Reading passage –
>> start

Energy & Exploration Partners, LLC Interests

SEC Price Case

July 17, 2015

Page 2

 

The discounted cash flow value shown above should not be construed to represent an estimate of fair market value by Cawley, Gillespie & Associates, Inc. In accordance with the Securities and Exchange Commission guidelines, the future net cash flow, operating income (BFIT), has been discounted at an annual rate of 10% to determine its “present worth”. The discounted value, “present worth”, is indicative of the time value of money.

The reserves estimates are based on oil and gas prices, pricing differentials, operating expense data, capital cost data, tax values, the subject wells and ownership interests supplied by ENXP.

Hydrocarbon Pricing

As specified by the SEC, the prices used in the preparation of this report are determined as an unweighted arithmetic average of the first-day-of-the-month benchmark price for each of the twelve months prior to the effective date December 31, 2014. The 12-month average benchmark Henry Hub spot gas price of $4.35 per MMBtu and the 12-month average benchmark WTI Cushing spot oil price of $94.99 per barrel were used. The oil and gas prices were held constant throughout the life of the properties. The prices were adjusted for gravity, quality, heating value, shrinkage, transportation and marketing. For the proved wells, the resulting oil and gas prices are $93.708 per barrel and $4.040 per MCF, respectively, and the resulting plant products price is $31.347 per barrel. For the probable wells, the resulting oil, gas and plant products prices after the described adjustments are $93.355 per barrel, $4.040 per MCF and $31.347 per barrel, respectively. For the possible wells, the resulting oil, gas and plant products prices after the described adjustments are $93.720 per barrel, $4.040 per MCF and $31.347 per barrel, respectively.

Operating Costs and Capital Costs

Operating costs used in this report are based on operating expense records of ENXP. For the non-operated properties, these costs include the per-well overhead expenses allowed under joint operating agreements along with estimates of costs to be incurred at and below the district and field levels and ENXP’s estimate of the portion of its headquarters general and administrative overhead expenses necessary to manage the properties. As requested, operating costs for the operated properties are limited to direct lease- and field-level costs and ENXP’s estimate of the portion of its headquarters general and administrative overhead expenses necessary to operate the properties. Operating costs have been divided into field-level costs, per-well costs, per-unit-of-production costs, and per-unit-of-injection costs. The field-level costs are allocated by year among the proved reserves categories based on the proportionate share of total proved future net revenue. Estimates of proved undeveloped producing reserves and revenue are consequently dependent on ENXP completing the proved drilling and work-over programs scheduled in this report. Operating costs are not escalated for inflation.

>> end

Task details – Rewrite the reserves report excerpt from "SEC Price Case" up to and including "value of money.", putting "rules" in place of "guidelines".

Dataset records –
>> start

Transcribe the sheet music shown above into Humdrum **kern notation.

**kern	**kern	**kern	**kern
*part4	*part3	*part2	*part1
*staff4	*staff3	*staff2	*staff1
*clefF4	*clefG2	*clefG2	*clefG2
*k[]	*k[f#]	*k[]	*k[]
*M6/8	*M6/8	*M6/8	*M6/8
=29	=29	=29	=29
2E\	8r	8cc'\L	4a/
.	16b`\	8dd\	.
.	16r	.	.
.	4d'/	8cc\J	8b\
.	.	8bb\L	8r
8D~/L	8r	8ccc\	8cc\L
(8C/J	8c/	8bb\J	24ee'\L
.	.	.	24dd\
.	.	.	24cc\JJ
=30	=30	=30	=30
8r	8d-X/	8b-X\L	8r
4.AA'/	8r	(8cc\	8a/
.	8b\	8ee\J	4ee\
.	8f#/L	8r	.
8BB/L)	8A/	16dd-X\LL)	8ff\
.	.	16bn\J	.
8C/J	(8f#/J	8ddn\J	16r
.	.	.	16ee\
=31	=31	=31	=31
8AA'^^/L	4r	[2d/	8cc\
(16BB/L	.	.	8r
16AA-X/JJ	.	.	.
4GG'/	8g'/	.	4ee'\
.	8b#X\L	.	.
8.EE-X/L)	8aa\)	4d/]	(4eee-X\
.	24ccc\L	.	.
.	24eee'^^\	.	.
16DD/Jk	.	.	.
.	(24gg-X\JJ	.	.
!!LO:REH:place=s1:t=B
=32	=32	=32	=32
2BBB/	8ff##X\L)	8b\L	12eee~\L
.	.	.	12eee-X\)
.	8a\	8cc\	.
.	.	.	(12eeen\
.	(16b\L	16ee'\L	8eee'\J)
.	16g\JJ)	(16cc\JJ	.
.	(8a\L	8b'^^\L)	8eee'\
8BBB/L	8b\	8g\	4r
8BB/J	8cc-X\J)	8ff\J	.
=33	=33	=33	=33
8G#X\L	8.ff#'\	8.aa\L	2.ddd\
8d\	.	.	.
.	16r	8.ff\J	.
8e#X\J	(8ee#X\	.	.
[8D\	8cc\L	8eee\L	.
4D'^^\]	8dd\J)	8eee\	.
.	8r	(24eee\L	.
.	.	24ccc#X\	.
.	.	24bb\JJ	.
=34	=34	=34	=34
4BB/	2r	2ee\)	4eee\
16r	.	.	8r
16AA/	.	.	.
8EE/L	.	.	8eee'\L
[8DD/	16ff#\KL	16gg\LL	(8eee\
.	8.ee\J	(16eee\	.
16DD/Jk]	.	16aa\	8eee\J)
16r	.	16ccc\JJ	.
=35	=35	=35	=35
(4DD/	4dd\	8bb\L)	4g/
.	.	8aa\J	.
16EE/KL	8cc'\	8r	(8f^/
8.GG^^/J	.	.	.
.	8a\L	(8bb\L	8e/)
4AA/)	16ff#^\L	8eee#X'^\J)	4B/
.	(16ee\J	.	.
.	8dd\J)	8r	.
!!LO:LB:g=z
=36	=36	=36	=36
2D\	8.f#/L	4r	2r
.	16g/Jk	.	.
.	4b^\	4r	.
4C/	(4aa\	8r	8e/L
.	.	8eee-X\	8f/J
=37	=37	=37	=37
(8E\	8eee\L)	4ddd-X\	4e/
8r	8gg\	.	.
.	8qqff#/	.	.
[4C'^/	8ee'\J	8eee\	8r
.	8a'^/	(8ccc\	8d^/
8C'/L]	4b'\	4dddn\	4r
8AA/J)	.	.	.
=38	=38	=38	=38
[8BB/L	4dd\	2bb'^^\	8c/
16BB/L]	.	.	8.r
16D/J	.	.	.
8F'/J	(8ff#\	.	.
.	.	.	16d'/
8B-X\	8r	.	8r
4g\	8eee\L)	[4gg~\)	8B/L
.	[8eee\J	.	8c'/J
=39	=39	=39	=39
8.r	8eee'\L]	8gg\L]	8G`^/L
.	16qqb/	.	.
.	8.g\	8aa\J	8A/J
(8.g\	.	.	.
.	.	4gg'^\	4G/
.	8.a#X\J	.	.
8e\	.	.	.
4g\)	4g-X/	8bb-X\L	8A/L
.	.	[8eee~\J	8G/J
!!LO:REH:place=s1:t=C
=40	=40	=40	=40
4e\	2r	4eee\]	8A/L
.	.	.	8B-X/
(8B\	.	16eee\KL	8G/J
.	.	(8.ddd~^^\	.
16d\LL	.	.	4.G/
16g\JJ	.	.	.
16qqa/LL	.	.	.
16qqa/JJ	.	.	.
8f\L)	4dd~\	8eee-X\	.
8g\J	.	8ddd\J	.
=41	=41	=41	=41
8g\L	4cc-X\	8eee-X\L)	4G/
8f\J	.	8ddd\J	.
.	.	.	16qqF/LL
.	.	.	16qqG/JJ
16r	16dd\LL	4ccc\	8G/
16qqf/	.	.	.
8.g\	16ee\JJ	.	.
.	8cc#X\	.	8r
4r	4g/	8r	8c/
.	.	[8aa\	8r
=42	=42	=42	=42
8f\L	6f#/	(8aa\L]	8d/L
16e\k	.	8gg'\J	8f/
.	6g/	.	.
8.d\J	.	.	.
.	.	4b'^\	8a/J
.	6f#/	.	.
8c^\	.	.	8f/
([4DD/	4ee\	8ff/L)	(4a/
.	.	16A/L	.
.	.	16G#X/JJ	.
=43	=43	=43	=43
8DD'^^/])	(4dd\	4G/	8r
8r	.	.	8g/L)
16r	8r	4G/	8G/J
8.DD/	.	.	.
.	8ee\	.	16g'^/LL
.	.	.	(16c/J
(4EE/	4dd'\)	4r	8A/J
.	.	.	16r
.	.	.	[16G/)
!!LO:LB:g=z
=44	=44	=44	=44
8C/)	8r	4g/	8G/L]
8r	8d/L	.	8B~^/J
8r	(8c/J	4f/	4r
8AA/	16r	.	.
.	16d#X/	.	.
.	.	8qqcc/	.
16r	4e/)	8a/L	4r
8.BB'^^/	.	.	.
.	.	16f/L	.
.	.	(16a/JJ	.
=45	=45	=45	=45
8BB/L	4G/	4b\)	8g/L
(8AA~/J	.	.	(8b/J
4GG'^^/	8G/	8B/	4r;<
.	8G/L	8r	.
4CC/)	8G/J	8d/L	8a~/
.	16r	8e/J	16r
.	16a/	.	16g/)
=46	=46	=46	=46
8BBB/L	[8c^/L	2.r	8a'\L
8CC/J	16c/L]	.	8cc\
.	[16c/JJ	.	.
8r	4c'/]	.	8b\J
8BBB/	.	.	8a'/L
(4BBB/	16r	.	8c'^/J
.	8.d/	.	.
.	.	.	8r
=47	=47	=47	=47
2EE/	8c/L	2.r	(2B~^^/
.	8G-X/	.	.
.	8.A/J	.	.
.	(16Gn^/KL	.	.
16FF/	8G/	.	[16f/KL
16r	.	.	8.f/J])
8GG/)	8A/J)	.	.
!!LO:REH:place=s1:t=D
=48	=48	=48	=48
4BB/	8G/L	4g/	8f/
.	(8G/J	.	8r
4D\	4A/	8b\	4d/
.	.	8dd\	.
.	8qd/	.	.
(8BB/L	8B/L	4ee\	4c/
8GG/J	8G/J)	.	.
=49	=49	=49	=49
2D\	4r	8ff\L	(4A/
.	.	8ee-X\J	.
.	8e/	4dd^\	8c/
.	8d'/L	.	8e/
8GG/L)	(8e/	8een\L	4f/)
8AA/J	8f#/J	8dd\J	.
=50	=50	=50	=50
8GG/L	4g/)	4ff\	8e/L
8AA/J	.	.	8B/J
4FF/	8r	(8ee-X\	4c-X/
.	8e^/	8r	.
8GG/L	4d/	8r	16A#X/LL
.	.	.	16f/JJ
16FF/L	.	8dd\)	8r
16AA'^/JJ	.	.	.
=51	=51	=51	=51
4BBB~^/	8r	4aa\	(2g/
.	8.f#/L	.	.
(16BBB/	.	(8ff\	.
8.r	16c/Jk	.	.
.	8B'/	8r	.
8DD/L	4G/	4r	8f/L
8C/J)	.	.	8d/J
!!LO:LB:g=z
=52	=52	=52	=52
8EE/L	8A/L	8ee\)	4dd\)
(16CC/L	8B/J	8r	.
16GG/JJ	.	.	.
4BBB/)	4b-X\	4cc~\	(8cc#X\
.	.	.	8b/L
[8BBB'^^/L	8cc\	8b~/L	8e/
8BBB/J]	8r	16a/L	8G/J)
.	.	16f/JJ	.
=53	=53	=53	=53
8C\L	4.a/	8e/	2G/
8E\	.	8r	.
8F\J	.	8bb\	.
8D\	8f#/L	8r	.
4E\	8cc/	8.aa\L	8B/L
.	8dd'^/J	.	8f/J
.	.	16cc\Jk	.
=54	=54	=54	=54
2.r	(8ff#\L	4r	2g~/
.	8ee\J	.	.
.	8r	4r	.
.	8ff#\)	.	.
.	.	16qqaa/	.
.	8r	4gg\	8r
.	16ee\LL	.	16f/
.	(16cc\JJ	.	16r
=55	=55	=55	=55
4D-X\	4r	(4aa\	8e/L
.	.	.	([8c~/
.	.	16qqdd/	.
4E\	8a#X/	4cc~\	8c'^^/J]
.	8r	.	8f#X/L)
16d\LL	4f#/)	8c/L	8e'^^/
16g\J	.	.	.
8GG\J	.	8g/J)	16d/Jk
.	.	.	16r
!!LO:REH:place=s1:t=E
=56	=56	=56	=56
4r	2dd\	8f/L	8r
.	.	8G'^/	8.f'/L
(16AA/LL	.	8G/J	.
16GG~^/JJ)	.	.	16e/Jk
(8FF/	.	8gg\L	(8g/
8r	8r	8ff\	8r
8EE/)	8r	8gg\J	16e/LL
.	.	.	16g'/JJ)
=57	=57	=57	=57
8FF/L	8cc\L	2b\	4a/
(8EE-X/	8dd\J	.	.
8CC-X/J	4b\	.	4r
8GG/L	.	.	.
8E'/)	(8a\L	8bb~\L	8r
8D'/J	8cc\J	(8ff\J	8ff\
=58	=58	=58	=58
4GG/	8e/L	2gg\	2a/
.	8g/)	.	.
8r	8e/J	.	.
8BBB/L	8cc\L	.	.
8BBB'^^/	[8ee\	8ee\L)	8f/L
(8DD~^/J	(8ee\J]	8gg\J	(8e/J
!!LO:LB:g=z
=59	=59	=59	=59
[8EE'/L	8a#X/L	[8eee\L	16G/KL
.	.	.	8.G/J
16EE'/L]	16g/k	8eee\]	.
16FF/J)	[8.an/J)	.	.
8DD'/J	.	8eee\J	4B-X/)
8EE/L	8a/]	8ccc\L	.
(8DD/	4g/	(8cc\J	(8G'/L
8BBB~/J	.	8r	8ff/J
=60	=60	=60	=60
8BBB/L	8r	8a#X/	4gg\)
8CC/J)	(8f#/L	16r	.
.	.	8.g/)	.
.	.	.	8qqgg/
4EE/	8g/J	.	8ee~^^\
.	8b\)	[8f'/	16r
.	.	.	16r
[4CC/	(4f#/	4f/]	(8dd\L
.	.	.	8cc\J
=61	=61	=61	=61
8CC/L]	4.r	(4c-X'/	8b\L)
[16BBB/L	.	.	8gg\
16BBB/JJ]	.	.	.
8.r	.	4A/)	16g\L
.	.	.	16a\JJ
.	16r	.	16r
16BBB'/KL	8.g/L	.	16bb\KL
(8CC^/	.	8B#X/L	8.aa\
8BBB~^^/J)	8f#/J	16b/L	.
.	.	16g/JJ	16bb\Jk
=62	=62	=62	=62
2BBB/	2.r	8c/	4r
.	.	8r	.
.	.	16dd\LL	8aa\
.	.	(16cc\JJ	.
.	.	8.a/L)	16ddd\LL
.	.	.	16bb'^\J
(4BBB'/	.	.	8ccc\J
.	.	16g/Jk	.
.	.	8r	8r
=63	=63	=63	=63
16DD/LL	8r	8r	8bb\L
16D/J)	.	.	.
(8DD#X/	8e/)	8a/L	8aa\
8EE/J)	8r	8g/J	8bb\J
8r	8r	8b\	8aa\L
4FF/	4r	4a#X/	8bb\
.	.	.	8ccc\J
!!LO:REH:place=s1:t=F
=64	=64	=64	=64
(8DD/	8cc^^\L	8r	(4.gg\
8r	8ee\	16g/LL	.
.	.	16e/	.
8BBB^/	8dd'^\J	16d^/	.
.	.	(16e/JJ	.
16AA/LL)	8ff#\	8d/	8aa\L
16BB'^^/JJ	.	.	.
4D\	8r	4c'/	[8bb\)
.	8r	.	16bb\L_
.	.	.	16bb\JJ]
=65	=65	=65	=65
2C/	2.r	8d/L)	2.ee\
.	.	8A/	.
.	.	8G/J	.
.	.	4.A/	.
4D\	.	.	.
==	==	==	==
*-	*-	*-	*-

>> end

Task response –
SEC Price Case

July 17, 2015

Page 2

 

The discounted cash flow value shown above should not be construed to represent an estimate of fair market value by Cawley, Gillespie & Associates, Inc. In accordance with the Securities and Exchange Commission rules, the future net cash flow, operating income (BFIT), has been discounted at an annual rate of 10% to determine its “present worth”. The discounted value, “present worth”, is indicative of the time value of money.